Problem to solve =
Copy out the entries below without any changes, starting at the line containing "locality: Sagami: Mt. Ōyama." and ending with the line containing "collection date: 1906-07-25", both lines included.

BEGIN Record extracts

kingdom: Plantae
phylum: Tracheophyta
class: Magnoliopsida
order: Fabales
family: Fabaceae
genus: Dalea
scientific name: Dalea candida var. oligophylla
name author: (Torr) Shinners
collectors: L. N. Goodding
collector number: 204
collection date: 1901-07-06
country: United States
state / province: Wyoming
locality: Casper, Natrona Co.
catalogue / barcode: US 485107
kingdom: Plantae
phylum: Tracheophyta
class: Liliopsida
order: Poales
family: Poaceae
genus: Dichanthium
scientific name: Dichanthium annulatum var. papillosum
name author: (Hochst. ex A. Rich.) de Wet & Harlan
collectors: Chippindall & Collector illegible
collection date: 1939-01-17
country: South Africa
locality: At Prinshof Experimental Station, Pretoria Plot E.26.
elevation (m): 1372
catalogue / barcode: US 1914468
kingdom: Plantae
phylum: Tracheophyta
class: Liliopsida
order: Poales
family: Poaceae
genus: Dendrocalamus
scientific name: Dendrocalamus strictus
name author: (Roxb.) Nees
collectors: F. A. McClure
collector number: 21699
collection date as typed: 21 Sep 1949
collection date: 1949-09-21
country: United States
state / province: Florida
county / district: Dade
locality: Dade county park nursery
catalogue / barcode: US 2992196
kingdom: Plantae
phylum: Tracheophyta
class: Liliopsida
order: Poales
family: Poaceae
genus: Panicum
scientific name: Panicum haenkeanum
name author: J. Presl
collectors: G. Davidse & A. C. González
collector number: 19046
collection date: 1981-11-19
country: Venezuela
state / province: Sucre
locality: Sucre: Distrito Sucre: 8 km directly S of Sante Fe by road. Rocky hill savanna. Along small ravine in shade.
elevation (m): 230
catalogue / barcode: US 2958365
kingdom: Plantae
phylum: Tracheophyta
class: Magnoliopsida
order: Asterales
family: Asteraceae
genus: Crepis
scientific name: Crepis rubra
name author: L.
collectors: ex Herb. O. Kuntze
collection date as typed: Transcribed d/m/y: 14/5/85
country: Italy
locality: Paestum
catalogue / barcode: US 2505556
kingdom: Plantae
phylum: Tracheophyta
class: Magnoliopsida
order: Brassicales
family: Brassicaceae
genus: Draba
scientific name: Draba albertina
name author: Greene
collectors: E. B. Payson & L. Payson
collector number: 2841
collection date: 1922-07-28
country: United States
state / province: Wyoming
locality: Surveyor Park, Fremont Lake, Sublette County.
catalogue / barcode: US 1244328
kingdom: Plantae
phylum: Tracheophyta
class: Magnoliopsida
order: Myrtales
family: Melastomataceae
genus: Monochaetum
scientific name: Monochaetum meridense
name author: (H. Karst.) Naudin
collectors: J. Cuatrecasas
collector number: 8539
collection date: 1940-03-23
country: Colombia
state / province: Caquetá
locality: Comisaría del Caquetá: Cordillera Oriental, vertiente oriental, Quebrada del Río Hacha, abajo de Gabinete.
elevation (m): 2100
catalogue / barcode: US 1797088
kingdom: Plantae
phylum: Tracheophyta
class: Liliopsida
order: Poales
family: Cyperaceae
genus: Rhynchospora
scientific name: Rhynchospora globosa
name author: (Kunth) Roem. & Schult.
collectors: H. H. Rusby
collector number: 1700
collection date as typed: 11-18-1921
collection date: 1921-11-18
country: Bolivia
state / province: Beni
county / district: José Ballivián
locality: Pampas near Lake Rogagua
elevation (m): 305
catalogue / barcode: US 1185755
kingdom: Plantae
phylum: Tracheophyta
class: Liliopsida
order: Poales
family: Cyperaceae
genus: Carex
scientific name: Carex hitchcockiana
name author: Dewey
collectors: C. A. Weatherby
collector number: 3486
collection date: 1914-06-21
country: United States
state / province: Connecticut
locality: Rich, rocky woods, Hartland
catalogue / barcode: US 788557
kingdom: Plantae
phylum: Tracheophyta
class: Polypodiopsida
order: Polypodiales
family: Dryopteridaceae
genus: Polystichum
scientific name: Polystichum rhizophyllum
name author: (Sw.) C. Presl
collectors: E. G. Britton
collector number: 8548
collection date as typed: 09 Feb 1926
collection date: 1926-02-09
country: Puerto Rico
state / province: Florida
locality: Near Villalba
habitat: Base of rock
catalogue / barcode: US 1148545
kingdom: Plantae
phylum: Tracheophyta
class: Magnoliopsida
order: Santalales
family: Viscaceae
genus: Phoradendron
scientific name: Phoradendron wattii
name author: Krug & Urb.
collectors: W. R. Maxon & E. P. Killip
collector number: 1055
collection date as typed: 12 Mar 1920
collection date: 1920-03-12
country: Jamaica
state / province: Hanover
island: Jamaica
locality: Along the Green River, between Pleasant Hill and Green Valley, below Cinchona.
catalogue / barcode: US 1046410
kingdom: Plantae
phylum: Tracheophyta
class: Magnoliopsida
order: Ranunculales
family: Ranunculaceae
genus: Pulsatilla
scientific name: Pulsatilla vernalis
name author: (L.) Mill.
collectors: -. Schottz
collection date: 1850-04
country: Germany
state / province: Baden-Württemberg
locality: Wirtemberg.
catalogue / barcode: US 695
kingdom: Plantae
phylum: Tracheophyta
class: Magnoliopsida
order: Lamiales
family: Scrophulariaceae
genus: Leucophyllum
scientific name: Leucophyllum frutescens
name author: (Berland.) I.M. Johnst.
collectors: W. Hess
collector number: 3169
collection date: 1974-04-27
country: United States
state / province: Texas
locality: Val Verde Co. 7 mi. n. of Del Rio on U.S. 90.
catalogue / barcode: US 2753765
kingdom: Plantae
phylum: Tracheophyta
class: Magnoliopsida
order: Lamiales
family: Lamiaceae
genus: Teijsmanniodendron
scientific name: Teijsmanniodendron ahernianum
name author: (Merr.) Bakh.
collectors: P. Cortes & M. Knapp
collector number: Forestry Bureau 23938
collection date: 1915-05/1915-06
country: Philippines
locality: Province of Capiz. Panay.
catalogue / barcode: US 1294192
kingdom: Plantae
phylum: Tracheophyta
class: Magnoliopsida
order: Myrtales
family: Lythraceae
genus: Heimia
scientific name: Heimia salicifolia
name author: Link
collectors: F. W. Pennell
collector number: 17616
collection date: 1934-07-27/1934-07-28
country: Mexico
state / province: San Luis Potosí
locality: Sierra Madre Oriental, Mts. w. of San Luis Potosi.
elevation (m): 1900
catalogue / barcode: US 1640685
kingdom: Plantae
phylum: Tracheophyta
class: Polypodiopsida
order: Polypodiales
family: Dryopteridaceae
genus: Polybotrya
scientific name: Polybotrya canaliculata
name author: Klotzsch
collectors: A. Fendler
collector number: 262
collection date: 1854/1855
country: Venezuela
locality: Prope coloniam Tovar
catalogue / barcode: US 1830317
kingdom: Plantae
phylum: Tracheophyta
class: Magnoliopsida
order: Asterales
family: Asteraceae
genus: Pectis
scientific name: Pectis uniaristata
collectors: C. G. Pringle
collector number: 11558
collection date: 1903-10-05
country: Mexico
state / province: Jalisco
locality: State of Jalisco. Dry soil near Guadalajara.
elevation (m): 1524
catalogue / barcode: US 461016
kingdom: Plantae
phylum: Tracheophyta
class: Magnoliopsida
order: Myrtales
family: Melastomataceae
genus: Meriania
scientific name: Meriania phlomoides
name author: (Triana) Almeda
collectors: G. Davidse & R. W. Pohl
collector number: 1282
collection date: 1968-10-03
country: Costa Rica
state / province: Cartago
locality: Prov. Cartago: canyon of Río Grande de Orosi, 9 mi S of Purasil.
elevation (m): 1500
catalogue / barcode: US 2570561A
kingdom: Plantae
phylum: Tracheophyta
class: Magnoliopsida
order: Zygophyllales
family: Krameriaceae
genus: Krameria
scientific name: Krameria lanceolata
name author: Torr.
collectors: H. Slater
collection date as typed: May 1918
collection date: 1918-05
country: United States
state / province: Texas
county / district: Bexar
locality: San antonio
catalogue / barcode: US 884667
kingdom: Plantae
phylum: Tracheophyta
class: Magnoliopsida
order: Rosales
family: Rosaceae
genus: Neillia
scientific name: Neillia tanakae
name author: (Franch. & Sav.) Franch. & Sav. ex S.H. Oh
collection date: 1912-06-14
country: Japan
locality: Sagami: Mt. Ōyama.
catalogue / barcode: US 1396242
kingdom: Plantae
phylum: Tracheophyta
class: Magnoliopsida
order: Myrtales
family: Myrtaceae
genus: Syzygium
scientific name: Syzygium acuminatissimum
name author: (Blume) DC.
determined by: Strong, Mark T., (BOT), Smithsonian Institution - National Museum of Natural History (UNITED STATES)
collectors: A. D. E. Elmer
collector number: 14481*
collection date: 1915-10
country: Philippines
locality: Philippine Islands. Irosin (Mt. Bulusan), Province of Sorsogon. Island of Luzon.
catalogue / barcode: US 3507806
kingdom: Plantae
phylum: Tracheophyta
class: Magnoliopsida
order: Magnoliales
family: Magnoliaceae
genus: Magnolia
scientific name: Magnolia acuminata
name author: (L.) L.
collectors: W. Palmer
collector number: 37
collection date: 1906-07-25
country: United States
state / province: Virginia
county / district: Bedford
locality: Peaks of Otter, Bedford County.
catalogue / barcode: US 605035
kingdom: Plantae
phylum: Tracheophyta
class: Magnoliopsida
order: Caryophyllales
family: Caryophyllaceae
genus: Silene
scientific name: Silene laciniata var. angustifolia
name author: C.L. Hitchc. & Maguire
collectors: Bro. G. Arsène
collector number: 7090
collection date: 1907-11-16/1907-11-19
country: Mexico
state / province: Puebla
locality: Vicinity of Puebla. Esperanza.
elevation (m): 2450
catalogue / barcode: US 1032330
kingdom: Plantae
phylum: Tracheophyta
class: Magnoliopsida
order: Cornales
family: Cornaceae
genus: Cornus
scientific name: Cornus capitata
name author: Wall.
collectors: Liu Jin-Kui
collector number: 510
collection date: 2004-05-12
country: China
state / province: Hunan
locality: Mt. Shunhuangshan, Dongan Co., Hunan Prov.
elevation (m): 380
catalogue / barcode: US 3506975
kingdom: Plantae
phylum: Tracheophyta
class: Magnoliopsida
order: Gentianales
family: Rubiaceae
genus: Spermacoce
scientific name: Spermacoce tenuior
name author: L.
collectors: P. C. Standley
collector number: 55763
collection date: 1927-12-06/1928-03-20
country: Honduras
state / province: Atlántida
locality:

END Record extracts

Response =
locality: Sagami: Mt. Ōyama.
catalogue / barcode: US 1396242
kingdom: Plantae
phylum: Tracheophyta
class: Magnoliopsida
order: Myrtales
family: Myrtaceae
genus: Syzygium
scientific name: Syzygium acuminatissimum
name author: (Blume) DC.
determined by: Strong, Mark T., (BOT), Smithsonian Institution - National Museum of Natural History (UNITED STATES)
collectors: A. D. E. Elmer
collector number: 14481*
collection date: 1915-10
country: Philippines
locality: Philippine Islands. Irosin (Mt. Bulusan), Province of Sorsogon. Island of Luzon.
catalogue / barcode: US 3507806
kingdom: Plantae
phylum: Tracheophyta
class: Magnoliopsida
order: Magnoliales
family: Magnoliaceae
genus: Magnolia
scientific name: Magnolia acuminata
name author: (L.) L.
collectors: W. Palmer
collector number: 37
collection date: 1906-07-25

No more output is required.